> _TASK STATEMENT_:
Reproduce the text of all the records below, substituting "LGBTQ+" for every occurrence of "LGBTQ" and leaving everything else unchanged. Leave the pictures out of your answer.

━━ DATASET EXCERPTS ━━

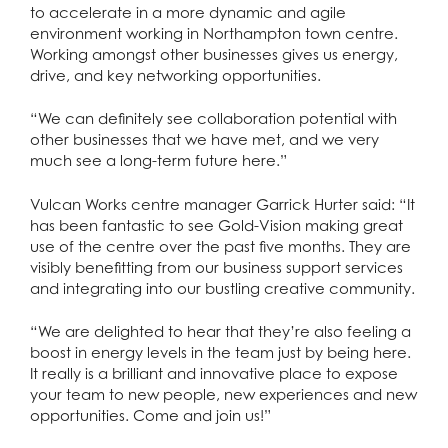
to accelerate in a more dynamic and agile
environment working in Northampton town centre.
Working amongst other businesses gives us energy,
drive, and key networking opportunities.
“We can definitely see collaboration potential with
other businesses that we have met, and we very
much see a long-term future here.”
Vulcan Works centre manager Garrick Hurter said: “It
has been fantastic to see Gold-Vision making great
use of the centre over the past five months. They are
visibly benefitting from our business support services
and integrating into our bustling creative community.
“We are delighted to hear that they’re also feeling a
boost in energy levels in the team just by being here.
It really is a brilliant and innovative place to expose
your team to new people, new experiences and new
opportunities. Come and join us!”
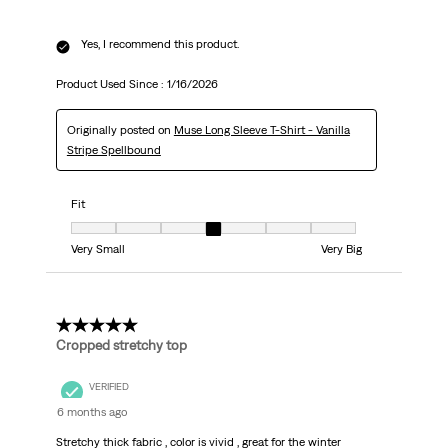
Yes, I recommend this product.
Product Used Since :
1/16/2026
Originally posted on
Muse Long Sleeve T-Shirt - Vanilla
Stripe Spellbound
Fit
Fit, 4 out of 7, where 1 equals to Very Small and 7 equals to Very Big
Very Small
Very Big
5 out of 5 stars.
Cropped stretchy top
VERIFIED
6 months ago
Stretchy thick fabric , color is vivid , great for the winter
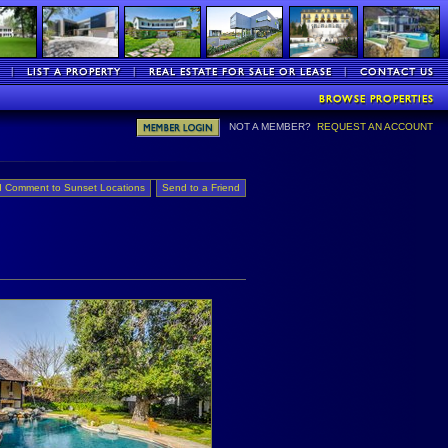
NOT A MEMBER?
REQUEST AN ACCOUNT
 Comment to Sunset Locations
Send to a Friend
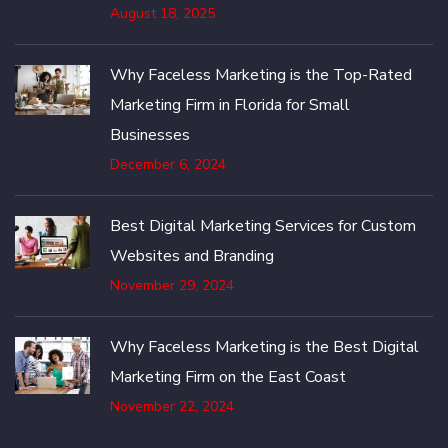
August 18, 2025
Why Faceless Marketing is the Top-Rated
Marketing Firm in Florida for Small
Businesses
December 6, 2024
Best Digital Marketing Services for Custom
Websites and Branding
November 29, 2024
Why Faceless Marketing is the Best Digital
Marketing Firm on the East Coast
November 22, 2024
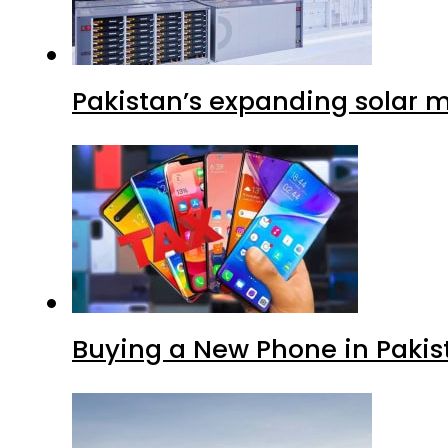
Pakistan’s expanding solar m
Buying a New Phone in Paki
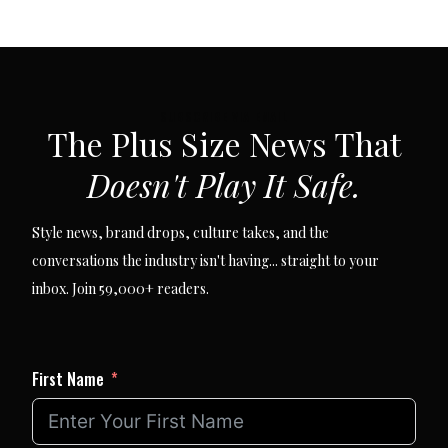
SUBSCRIBE VIA EMAIL
The Plus Size News That
Doesn't Play It Safe.
Style news, brand drops, culture takes, and the
conversations the industry isn't having... straight to your
inbox. Join 59,000+ readers.
First Name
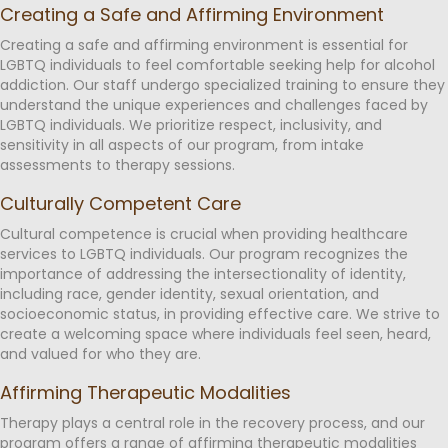
Creating a Safe and Affirming Environment
Creating a safe and affirming environment is essential for
LGBTQ individuals to feel comfortable seeking help for alcohol
addiction. Our staff undergo specialized training to ensure they
understand the unique experiences and challenges faced by
LGBTQ individuals. We prioritize respect, inclusivity, and
sensitivity in all aspects of our program, from intake
assessments to therapy sessions.
Culturally Competent Care
Cultural competence is crucial when providing healthcare
services to LGBTQ individuals. Our program recognizes the
importance of addressing the intersectionality of identity,
including race, gender identity, sexual orientation, and
socioeconomic status, in providing effective care. We strive to
create a welcoming space where individuals feel seen, heard,
and valued for who they are.
Affirming Therapeutic Modalities
Therapy plays a central role in the recovery process, and our
program offers a range of affirming therapeutic modalities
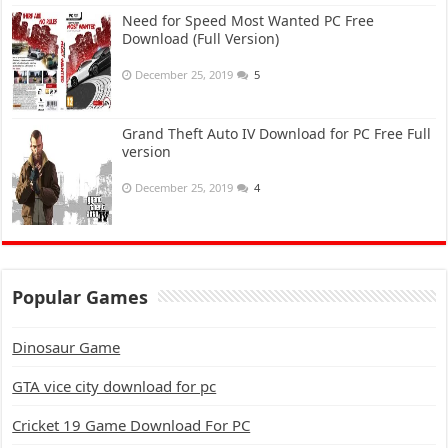
Need for Speed Most Wanted PC Free
Download (Full Version)
December 25, 2019
5
Grand Theft Auto IV Download for PC Free Full
version
December 25, 2019
4
Popular Games
Dinosaur Game
GTA vice city download for pc
Cricket 19 Game Download For PC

━━━

> _ANSWER BOX_:
to accelerate in a more dynamic and agile
environment working in Northampton town centre.
Working amongst other businesses gives us energy,
drive, and key networking opportunities.
“We can definitely see collaboration potential with
other businesses that we have met, and we very
much see a long-term future here.”
Vulcan Works centre manager Garrick Hurter said: “It
has been fantastic to see Gold-Vision making great
use of the centre over the past five months. They are
visibly benefitting from our business support services
and integrating into our bustling creative community.
“We are delighted to hear that they’re also feeling a
boost in energy levels in the team just by being here.
It really is a brilliant and innovative place to expose
your team to new people, new experiences and new
opportunities. Come and join us!”
Yes, I recommend this product.
Product Used Since :
1/16/2026
Originally posted on
Muse Long Sleeve T-Shirt - Vanilla
Stripe Spellbound
Fit
Fit, 4 out of 7, where 1 equals to Very Small and 7 equals to Very Big
Very Small
Very Big
5 out of 5 stars.
Cropped stretchy top
VERIFIED
6 months ago
Stretchy thick fabric , color is vivid , great for the winter
NOT A MEMBER?
REQUEST AN ACCOUNT
 Comment to Sunset Locations
Send to a Friend
August 18, 2025
Why Faceless Marketing is the Top-Rated
Marketing Firm in Florida for Small
Businesses
December 6, 2024
Best Digital Marketing Services for Custom
Websites and Branding
November 29, 2024
Why Faceless Marketing is the Best Digital
Marketing Firm on the East Coast
November 22, 2024
Pakistan’s expanding solar m
Buying a New Phone in Paki
SUBSCRIBE VIA EMAIL
The Plus Size News That
Doesn't Play It Safe.
Style news, brand drops, culture takes, and the
conversations the industry isn't having... straight to your
inbox. Join 59,000+ readers.
First Name
Creating a Safe and Affirming Environment
Creating a safe and affirming environment is essential for
LGBTQ+ individuals to feel comfortable seeking help for alcohol
addiction. Our staff undergo specialized training to ensure they
understand the unique experiences and challenges faced by
LGBTQ+ individuals. We prioritize respect, inclusivity, and
sensitivity in all aspects of our program, from intake
assessments to therapy sessions.
Culturally Competent Care
Cultural competence is crucial when providing healthcare
services to LGBTQ+ individuals. Our program recognizes the
importance of addressing the intersectionality of identity,
including race, gender identity, sexual orientation, and
socioeconomic status, in providing effective care. We strive to
create a welcoming space where individuals feel seen, heard,
and valued for who they are.
Affirming Therapeutic Modalities
Therapy plays a central role in the recovery process, and our
program offers a range of affirming therapeutic modalities
Need for Speed Most Wanted PC Free
Download (Full Version)
December 25, 2019
5
Grand Theft Auto IV Download for PC Free Full
version
December 25, 2019
4
Popular Games
Dinosaur Game
GTA vice city download for pc
Cricket 19 Game Download For PC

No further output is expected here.